According to the bill, a suspect found guilty of “attempted aggravated homosexuality” could be jailed for 14 years, and the crime of “attempted homosexuality” is punishable by up to 10 years.
The crime of “homosexuality” is punishable by life imprisonment, the same penalty prescribed in a colonial-era penal code that criminalized sex acts “against the order of nature.”
The bill was introduced in February by an opposition lawmaker who said it aimed to punish “promotion, recruitment and funding” related to LGBTQ+ activities in this East African country where homosexuals are widely despised.
The bill now goes to Museveni, who can veto it or sign it into law. In a recent speech, he suggested he supported the legislation and accused unnamed Western nations of “trying to impose their practices on other people.”

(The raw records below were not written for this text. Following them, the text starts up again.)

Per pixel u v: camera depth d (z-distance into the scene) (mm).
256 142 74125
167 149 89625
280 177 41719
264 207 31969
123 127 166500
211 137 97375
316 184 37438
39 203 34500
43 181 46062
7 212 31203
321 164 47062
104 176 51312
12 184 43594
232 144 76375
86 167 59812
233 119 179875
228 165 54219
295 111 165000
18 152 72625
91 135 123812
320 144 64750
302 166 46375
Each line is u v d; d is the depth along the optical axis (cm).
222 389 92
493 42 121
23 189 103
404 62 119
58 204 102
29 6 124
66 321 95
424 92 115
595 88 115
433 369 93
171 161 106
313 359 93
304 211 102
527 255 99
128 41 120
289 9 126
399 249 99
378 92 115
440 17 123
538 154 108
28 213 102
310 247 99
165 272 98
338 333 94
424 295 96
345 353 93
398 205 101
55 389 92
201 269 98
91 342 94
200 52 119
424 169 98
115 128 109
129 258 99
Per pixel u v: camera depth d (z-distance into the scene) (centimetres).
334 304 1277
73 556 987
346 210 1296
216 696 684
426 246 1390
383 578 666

“If signed by the president, it will criminalize lesbian, gay and bisexual people in Uganda simply for existing, for being who they are,” Turk, the UN rights chief, said in the statement. “It can offer carte blanche for the systematic violation of almost all their human rights and serve to incite people against each other.”

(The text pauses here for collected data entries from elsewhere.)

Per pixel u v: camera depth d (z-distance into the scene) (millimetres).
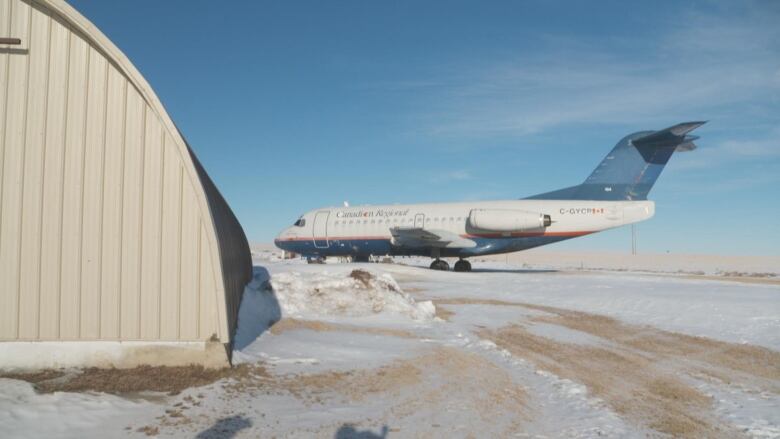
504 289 25484
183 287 8555
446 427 6676
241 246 15586
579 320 16781
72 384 7488
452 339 12969
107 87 8562
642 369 10562
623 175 33344
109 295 8430
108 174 8492
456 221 36344
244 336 10852
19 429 5789
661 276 34312
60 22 8531
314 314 15164
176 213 8578
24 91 8430
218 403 7086
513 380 9375
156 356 8523
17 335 8211
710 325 15781
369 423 6699
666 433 6793
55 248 8328
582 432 6672
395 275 32250
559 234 33750
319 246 41031
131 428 6078
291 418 6715
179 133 8602
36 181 8344
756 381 9719
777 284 27562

White House Press Secretary Karine Jean-Pierre said on Wednesday that the United States had “serious concerns” about the bill, adding that it would hinder tourism and economic investment and “damage Uganda’s reputation”.
Jean-Pierre added: “No one should be attacked, imprisoned or killed simply because of who they are, or who they love.”
Anti-gay sentiment in Uganda has grown in recent weeks amid alleged reports of sodomy in boarding schools, including a prestigious one for boys where a parent accused a teacher of abusing her son. Authorities are investigating this case.
The recent decision by the Church of England to bless civil marriages of same-sex couples has also inflamed many, including some who see homosexuality as imported.
Homosexuality is criminalized in more than 30 of Africa’s 54 countries.